Putting it all together, we can write

\[\begin{pmatrix}
x_{I}\\
y_{I}\\
\theta
\end{pmatrix}=\begin{pmatrix}
cos(\theta) & -sin(\theta) & 0\\
sin(\theta) & cos(\theta) & 0\\
0 &0 &1
\end{pmatrix}\begin{pmatrix}
\frac{r\phi _{l}}{2}+\frac{r\phi _{r}}{2}\\
0\\
\frac{\phi _{r}r}{d}-\frac{\phi _{l}r}{d}
\end{pmatrix}\]

From Forward Kinematics to Odometry

Equation 3.2.20 only provides us with the relationship between the robot’s wheel-speed and its speed in the inertial frame. Calculating its actual pose in the inertial frame is known as odometry. Technically, it requires integrating (3.2.20) from 0 to the current time T. As this is not possible, but for very special cases, one can approximate the robot’s pose by summing up speeds over discrete time intervals, or more precisely

\[\begin{pmatrix}
x_{I}(T)\\
y_{I}(T)\\
\theta (T)
\end{pmatrix}=\int_{0}^{T}\begin{pmatrix}
x_{I}(t)\\
y_{I}(t)\\
\theta (t)
\end{pmatrix}dt\approx \sum_{k=0}^{k=T}\begin{pmatrix}
\Delta x_{I}(k)\\
\Delta y_{I}(k)\\
\Delta \theta (k)
\end{pmatrix}\Delta t\]

which can be calculated incrementally as

\[x_{I}(k+1)=x_{I}(k)+\Delta x(k)\]

using ∆x(k) ≈ x_I(t) and similar expressions for y_I and θ. Note that (3.2.22) is just an approximation. The larger ∆t becomes, the more inaccurate this approximation becomes as the robot’s speed might change during the interval.
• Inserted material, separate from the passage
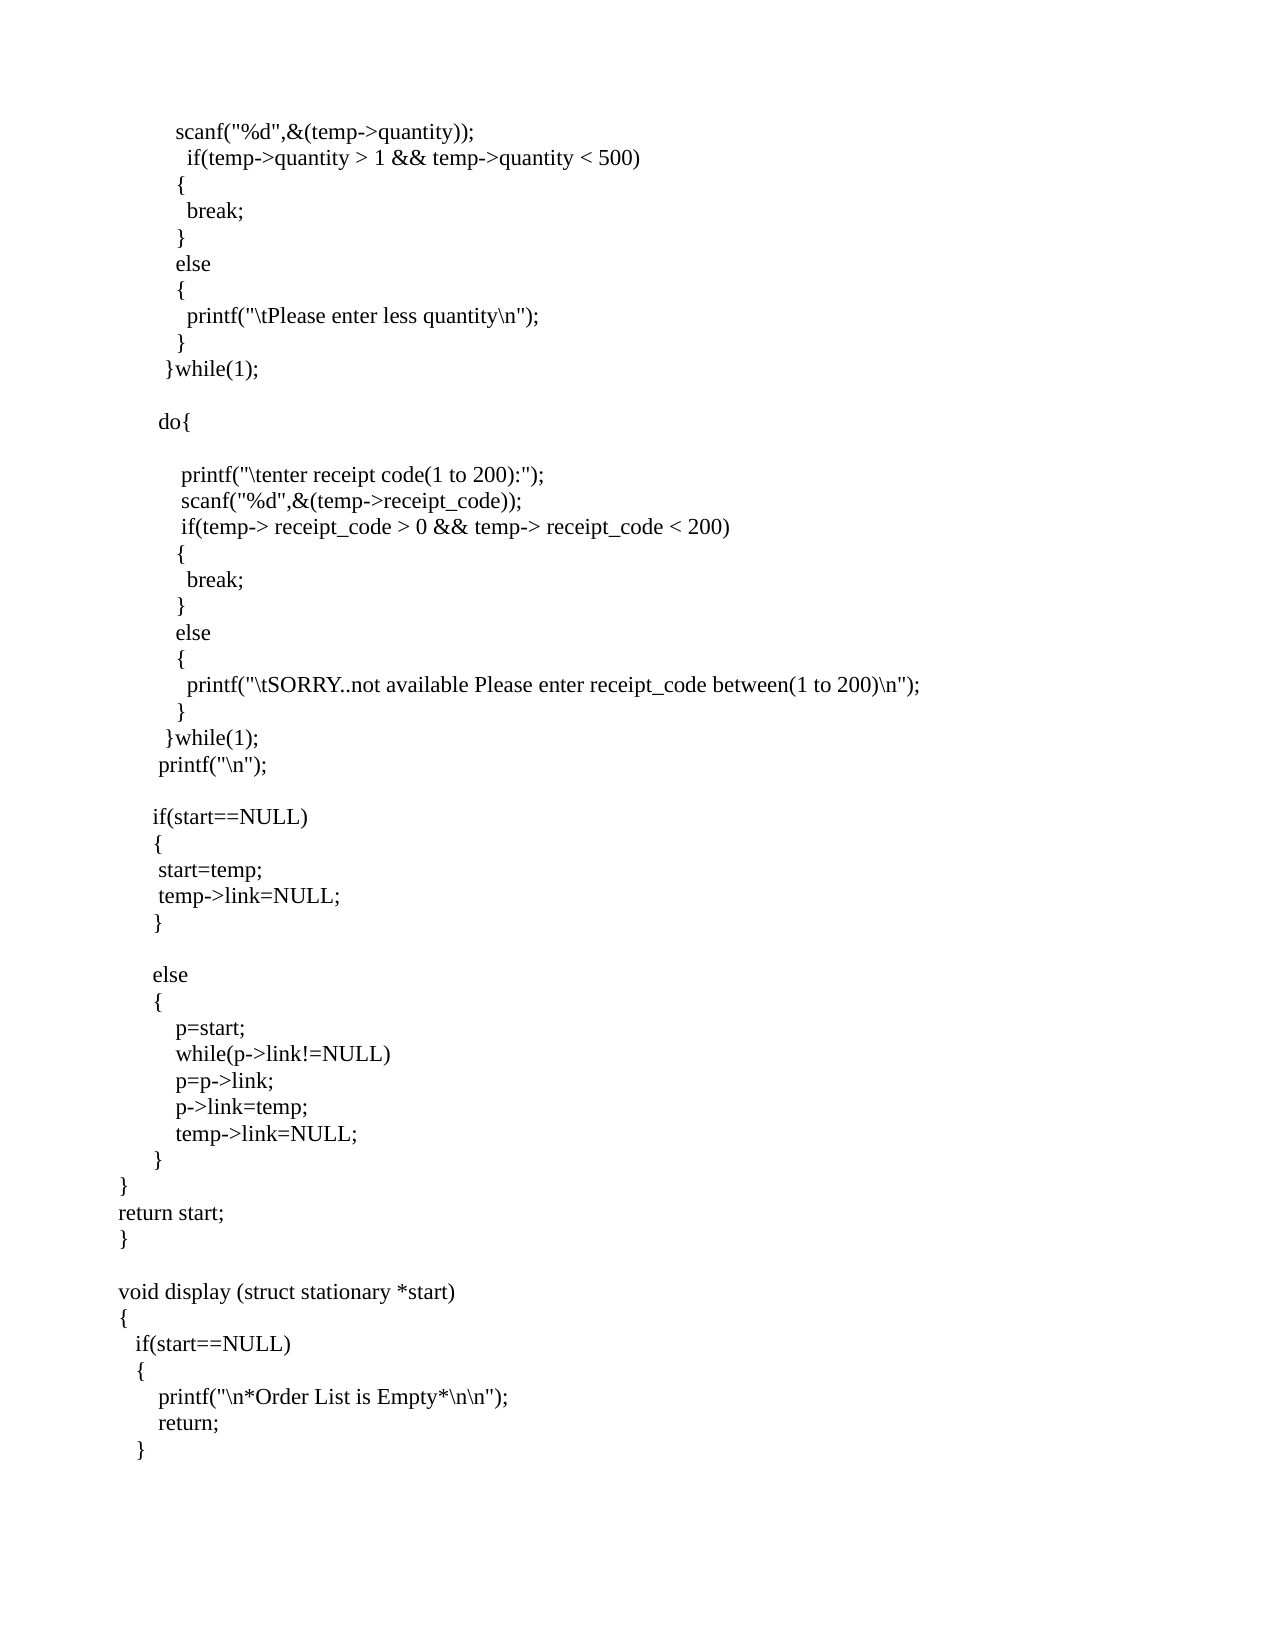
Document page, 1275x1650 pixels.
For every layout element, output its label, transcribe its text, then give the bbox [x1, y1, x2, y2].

3.2.3. Forward kinematics of Car-like steering

Differential wheel drives are very popular in mobile robotics as they are very easy to build, maintain, and control. Although not holonomic, a differential drive can approximate the function of a fully holonomic robot by first driving on the spot to achieve the desired heading and then driving straight. Drawbacks of the differential drive are its reliance on a caster wheel, which performs poorly at high speeds, and difficulties in driving straight lines as this requires both motors to drive at the exact same speed.

These drawbacks are mitigated by car-like mechanisms, which are driven by a single motor and can steer their front wheels. This mechanism is known as “Ackermann steering”. Ackermann steering should not be confused with “turntable” steering where the front wheels are fixed on an axis with central pivot point. Instead, each wheel has its own pivot point and the system is constrained in such a way that all wheels of the car drive on circles with a common center point, avoiding skid. As the Ackermann mechanism lets all wheels drive on circles with a common center point, its kinematics can be approximated by those of a tricycle with rear-wheel drive, or even simpler by a bicycle. This is shown in Figure 3.2.5.

Let the car have the shape of a box with length L between rear and front axis. Let the center point of the common circle described by all wheels be distance R from the car’s longitudinal center line. Then, the steering angle φ is given by

\[\tan\phi =\frac{L}{R}\]

The angles of the left and the right wheel, φ_l and φ_r can be calculated using the fact that all wheels of the car rotate around circles with a common center point. With the distance between the two front wheels l, we can write

\[\frac{L}{R-l/2}=\tan(\pi /2-\phi _{r})\]

\[\frac{L}{R+l/2}=\tan(\pi /2-\phi _{l})\]

This is important, as it allows us to calculate the resulting wheel angles resulting from a specific angle φ and test whether they are within the constraints of the actual vehicle. Assuming the wheelspeed to be ω and the wheel radius r, we can calculate the speeds in the robot’s coordinate frame to

\[x_{r}=\omega _{r}\]

\[y_{r}=0\]

\[\theta _{r}=\frac{\omega r\tan\phi }{L}\]

using (3.2.23) to calculate the circle radius R.